Saturday, July 7, 2007

Today's Sounds This Minute

"Cluck 'Til October" by Devilshampoo.
Cymbals hit with ball peen hammers mesh with a bullet-riddled saxophone and a trio of dented fuzz guitars to create an unsettling wave of sound that can send chimps into murderous rages. Lead singer Lamont Means brings some texture to the mix, when he isn't trying to swallow the mike or slamming it against a pile of gravel while yelling about the trilateral commotion in his brain. The three-minute echo chamber screamfest that closes the song could've been cut to a minute forty-five without any loss of resonance.

"Jelly Ur Stain (Make It Quizzical)" by Treb Gee Featuring Mrs. Random.
Recurring loops of sneezes and yodels provide the bass line for an accelerated rhyme duet that reaches a vocal apex of braggadocio and desperate pleading before crashing into charges and countercharges of petty theft and excessive fondling. Church bells add some depth, but are overwhelmed by Treb Gee's porno grunts and Mrs. Random's ostrich calls, which culminate in a flood of profanity and promises of retribution before the duo settle into a smooth "baby baby" groove.

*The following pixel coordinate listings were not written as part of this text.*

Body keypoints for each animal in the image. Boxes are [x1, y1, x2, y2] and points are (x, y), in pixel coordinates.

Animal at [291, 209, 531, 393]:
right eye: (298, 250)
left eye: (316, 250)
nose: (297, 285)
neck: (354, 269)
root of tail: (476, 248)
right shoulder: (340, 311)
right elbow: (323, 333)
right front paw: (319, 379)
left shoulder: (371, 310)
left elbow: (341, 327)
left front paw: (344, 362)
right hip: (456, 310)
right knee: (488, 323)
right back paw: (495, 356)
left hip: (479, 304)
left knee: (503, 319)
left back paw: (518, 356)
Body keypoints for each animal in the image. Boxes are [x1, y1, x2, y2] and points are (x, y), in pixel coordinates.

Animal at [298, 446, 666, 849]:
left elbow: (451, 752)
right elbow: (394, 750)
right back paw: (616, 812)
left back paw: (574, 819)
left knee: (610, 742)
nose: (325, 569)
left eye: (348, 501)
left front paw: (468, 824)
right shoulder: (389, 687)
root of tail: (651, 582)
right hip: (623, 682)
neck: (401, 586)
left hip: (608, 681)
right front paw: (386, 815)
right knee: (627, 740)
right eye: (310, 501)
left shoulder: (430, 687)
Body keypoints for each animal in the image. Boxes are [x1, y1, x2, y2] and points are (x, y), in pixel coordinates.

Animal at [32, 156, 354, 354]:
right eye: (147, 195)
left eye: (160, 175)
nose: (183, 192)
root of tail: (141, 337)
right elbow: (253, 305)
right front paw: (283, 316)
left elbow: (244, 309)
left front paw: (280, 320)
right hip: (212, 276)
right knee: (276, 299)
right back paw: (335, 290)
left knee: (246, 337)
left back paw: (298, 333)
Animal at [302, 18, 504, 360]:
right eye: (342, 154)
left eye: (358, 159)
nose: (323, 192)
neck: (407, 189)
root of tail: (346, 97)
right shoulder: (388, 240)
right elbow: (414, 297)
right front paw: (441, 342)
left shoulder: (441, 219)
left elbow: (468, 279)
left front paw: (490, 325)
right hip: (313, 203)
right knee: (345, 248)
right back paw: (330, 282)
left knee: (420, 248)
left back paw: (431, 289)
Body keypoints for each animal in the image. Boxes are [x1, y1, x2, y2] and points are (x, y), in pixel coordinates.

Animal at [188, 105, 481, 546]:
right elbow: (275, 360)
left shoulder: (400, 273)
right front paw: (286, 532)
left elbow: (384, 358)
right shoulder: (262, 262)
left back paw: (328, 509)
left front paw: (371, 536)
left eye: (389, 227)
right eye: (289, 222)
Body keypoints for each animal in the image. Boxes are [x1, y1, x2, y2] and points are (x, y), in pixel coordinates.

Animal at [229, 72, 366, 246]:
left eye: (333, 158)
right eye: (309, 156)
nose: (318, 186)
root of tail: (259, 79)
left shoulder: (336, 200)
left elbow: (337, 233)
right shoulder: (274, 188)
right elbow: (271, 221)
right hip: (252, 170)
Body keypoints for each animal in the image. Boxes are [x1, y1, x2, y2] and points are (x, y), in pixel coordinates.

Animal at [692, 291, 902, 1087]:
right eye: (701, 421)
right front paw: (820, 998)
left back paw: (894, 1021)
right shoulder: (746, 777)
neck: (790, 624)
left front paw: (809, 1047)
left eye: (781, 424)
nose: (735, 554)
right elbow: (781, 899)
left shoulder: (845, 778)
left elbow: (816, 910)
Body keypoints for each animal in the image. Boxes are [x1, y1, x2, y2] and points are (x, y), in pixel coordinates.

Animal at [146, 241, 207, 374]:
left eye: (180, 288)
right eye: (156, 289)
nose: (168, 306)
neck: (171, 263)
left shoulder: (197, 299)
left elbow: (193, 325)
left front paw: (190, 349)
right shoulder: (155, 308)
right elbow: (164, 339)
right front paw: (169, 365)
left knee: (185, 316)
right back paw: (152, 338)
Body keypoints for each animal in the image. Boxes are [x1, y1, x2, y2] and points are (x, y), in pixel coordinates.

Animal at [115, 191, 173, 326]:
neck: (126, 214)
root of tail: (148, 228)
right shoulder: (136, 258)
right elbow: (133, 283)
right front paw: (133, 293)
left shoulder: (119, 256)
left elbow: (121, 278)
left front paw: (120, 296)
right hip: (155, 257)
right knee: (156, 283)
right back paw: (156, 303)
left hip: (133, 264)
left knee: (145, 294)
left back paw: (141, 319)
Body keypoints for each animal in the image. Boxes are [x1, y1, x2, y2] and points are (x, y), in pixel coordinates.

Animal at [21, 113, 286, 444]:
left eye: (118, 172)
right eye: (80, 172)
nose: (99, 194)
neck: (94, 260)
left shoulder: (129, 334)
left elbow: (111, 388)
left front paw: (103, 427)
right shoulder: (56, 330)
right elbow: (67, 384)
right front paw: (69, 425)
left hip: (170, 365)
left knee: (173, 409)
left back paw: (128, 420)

"Watch Out, Mr. Ahmadinejad" by Hummer Perkins.
Patriotic country singer Perkins follows up his 2003 hit, "Get A Runnin', Saddam," with this "message" to the current president of Iran. Essentially, this is the same song, with a few changes in names and nations. Still, Perkins really sells it, and his fans will delight to lyrics like, "Shia, Sunni/Don't know the difference, so sue me/You're goin' down real soon/Gonna turn Tehran into the moon" and "American bombs will find you/Ahmadinejerk, and fry you/And the other towelheads, too/Roasted Iranian beef stew/Goes fine with cold American brew." Reportedly, Hummer Collins is back in the studio working on his next song, "Chavez, Hugo Straight To Hell."

"Clarion Kitchen Mice" by Towers Of Bile.
A novelty song of sorts, in which mutant rodents commandeer a rural kitchen using LSD-laced Ding Dongs and subliminal suggestion. The lead guitar at times sounds lost and off tempo, as though Ric Carve is walking into an atonal dimension. But lead singer Jass Lorde holds it all together with her signature siren sound, and thanks to her, the mice become sympathetic characters, until their kitchen scheme falls apart due to vehement tactical differences, which gives the humans enough of an opening to capture and subject them to hours of pro-Scientology rants and occasional electric shocks.

"Route 14 Ain't Sizzlin' No More" by Charley Rufus III.
The folk-rock wunderkind returns with another tribute to two-lane highways of the southwest, as a steel guitar played with welder's gloves guides the melody along with sudden bass bursts, an acoustic guitar solo that sporadically jumps from flamenco to raw honky tonk, incredibly slow drumming that sounds as if the kit is being shoved through pus-soaked gauze, an electric fiddle/harmonica fusion which conjures mental images of drunken cowpokes gang banging a dying mule, topped with Rufus' craggy baritone that, as always, gives off a I've-been-dragged-through-the-gutter-so-many-times-that-I'm-starting-to-feel-as-if-sanity-is-a-drug-induced-illusion-that-must-be-shattered-by-a-spree-of-mindless-violence-that-would-make-Richard-Ramirez-retch-in-horror feel.

"Recall That Anomaly, Candice?" by The Floating Bee Delusion.
Cut-rate, warmed-over psychedelic retro-noise from this Scottsdale quartet that seems so obsessed with late-60s acid music, they never really learned to play their instruments or develop any semblance of lyrical cohesion. The result is a mish-mash of stolen sound effects from old science fiction movies, an out of control metronome, maniacal laughter, what sounds like a rake being shoved into an electric fan, doors slamming amid a child's screams, and the line "Thrust thy brick henceforth to the 'morrow" electronically distorted and repeated at various sound levels. While the name "Candice" is in the title, the actual song makes no mention of her, referring only to a "lady grasshopper" as glass breaks and a goose hisses over a poorly-played piano.

"Loving You To Death (This Time I Mean It)" by Luci Kyle.
A soft pop ballad about emotional instability and disturbed romantic obsession by one of the true masters of the form. When Kyle whispers "If I can't have you, then I'll have you stuffed in my attic," she is very believable -- so believable, in fact, that several concertgoers have taken out restraining orders against Kyle after seeing her perform live. Kyle's no less intense here, and when she sobs about the cruelty of unrequited love, then giggles about how she'll slowly "teach you the meaning of tough love" with the shades drawn, the phone disconnected, and electrical tape across her would-be lover's mouth, you feel like locking yourself in a closet for several hours until Kyle's melodic threats fade in your mind.